By NAN Staff Writer
News Americas, BROOKLYN, NY., Fri. Sept. 16, 2016: A Brooklyn-New York Congressman is urging the New York Police Department (NYPD) to fire the cop who shot and killed a Jamaican-American teenager.
U.S. Representative Hakeem Jeffries (NY-08), a member of the Congressional Black Caucus leadership and House Judiciary Committee, made the call this week, surrounded by Constance Malcolm, the mother of Ramarley Graham, the murdered Jamaican-American teen as well as Gwen Carr, the mother of Eric Garner; Kirsten John Foy of the National Action Network and Mark Winston-Griffith of the Brooklyn Movement Center.
In February 2012, Officer Richard Haste chased 18-year-old Graham, whose mother is Jamaican, into his home in the Bronx and fatally shot him – a decision a prosecutor called “neither reasonable or justifiable.”

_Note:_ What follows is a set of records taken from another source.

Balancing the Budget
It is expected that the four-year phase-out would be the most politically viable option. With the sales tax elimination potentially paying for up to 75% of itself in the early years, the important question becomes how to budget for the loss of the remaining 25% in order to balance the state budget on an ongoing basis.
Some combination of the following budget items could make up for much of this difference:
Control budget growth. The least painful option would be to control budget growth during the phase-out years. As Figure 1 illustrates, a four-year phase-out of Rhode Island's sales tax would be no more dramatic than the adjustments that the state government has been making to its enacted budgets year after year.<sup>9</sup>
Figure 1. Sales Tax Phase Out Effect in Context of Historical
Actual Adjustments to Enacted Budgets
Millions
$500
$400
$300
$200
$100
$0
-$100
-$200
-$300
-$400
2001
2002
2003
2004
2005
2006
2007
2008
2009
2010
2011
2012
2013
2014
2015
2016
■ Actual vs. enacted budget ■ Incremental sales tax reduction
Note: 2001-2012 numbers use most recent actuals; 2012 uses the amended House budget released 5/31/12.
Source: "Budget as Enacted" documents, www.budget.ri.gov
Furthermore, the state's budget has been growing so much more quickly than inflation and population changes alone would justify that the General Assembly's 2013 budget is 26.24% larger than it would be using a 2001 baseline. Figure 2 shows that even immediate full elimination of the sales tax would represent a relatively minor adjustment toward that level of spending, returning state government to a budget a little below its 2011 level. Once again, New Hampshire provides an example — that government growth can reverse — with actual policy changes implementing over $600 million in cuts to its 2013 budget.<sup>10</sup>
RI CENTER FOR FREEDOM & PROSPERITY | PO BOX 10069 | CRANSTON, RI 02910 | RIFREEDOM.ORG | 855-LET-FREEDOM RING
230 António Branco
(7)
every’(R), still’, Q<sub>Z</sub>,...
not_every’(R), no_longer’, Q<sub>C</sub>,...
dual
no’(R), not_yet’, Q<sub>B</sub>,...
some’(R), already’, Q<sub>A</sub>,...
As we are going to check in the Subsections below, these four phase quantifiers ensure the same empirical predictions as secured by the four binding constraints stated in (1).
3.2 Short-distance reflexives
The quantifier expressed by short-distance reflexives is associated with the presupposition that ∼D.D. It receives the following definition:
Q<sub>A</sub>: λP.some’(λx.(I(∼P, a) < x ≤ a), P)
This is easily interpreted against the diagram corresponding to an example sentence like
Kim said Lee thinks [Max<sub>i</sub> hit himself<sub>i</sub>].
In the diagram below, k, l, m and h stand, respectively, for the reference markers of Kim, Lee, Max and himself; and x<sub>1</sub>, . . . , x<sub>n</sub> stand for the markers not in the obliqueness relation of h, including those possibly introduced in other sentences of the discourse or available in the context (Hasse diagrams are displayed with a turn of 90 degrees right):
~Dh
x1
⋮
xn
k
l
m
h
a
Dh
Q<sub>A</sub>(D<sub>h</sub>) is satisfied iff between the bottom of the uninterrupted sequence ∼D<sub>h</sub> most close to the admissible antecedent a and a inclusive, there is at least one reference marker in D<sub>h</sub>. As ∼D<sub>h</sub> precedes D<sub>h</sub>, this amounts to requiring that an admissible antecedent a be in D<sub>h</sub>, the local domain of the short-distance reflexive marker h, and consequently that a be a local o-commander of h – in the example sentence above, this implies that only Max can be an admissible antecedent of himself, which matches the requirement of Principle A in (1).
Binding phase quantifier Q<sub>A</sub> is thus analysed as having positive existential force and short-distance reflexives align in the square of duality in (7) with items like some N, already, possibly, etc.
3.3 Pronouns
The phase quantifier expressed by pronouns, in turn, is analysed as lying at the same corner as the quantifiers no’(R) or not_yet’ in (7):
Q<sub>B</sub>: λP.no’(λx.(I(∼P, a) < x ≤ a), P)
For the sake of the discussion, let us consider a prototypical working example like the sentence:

Officer Haste had chased Graham over the alleged purchase of a small amount of marijuana. Security video showed Graham entering his grandmother’s home and police running after him. Police at the time said officers witnessed a drug deal and pursued Graham, believing he had a gun.
They went in and found him in the second-floor bathroom and ended up shooting him in the chest. He died shortly afterward.
A grand jury indicted Officer Haste but a judge later threw the indictment out because he said the prosecutor failed to tell jurors about the cop’s claim that other cops told him Graham was armed. A second grand jury declined to indict. Last August, the U.S. Attorney for the Southern District of New York announced they would be reviewing the case. More than a year later, this September, they confirmed an investigation was under way.
Officer Haste has received nearly $25,000 in raises since killing Ramarley Graham four years ago. Haste earned a salary of approximately $76,000 in the 2015 fiscal year and received over $2,000 in overtime pay and $10,147 in “other pay.” In fiscal year 2012, Haste earned a salary of over $53,000, plus nearly $9,000 in overtime and close to $4,800 in other pay. Haste was indicted by a grand jury, but the indictment was tossed out because of a prosecutorial mistake.
“It’s been over six months since the excuse Mayor de Blasio had been using to justify disciplinary inaction – his waiting for a decision by Preet Bharara’s office (that was refuted by Bharara’s office) – has disappeared. Yet, the de Blasio administration has still taken no action to fire Haste or any of the 12+ other officers who engaged in misconduct related to my son’s killing,” commented Graham’s mother, Constance Malcolm. “The fact that Mayor de Blasio’s NYPD gives increased overtime and pay raises to officers who kill our children is disgusting, a betrayal to my family (and others), and all New York City taxpayers. The excuses continue, and New Yorkers should be asking serious questions about why their mayor is perpetuating the problem of police violence in our city, setting a horrible national example that is shameful.”
“Mayor de Blasio should fire all 12+ officers who engaged in misconduct related to the killing of my son Ramarley, as well as any other brutality incidents perpetrated by NYPD officers. It’s time for him to stop passing the buck and take responsibility, because he is allowing this travesty of justice to continue on his watch and under his administration,” Malcolm added.
Constance Malcolm, Ramarley’s mother, has been fighting for justice for Ramarley ever since.
Ramarley was one of three siblings — he had an older sister and a younger brother.
Malcolm immigrated to the United States from Jamaica when she was young and lived in the Bronx.
Meanwhile, in the case of Eric Garner Officer Daniel Pantaleo, an officer with a history of disciplinary issues, asphyxiated Garner on a sidewalk in Staten Island in 2014, despite Garner declaring 11 separate times that he could not breathe.
Officer Pantaleo was placed on modified desk duty shortly after Garner’s death in 2015. That year, Pantaleo made $105,061 with overtime. In FY 2016, he made $119,996 ($23,000 of that was in overtime, while another $12,853 came from “unspecified pay,” which could include bonuses or retroactive pay).
“The administration’s coddling of police officers like Daniel Pantaleo and Richard Haste – both of whom took the life of innocent, unarmed African-American men – is unacceptable and unconscionable,” said Congressman Jeffries. “The majority of New York City police officers are hardworking public servants who are in the community to protect and serve. However, those police officers who cross the line and take the life of innocent civilians without justification must be held accountable, not rewarded with overtime and bonus pay.”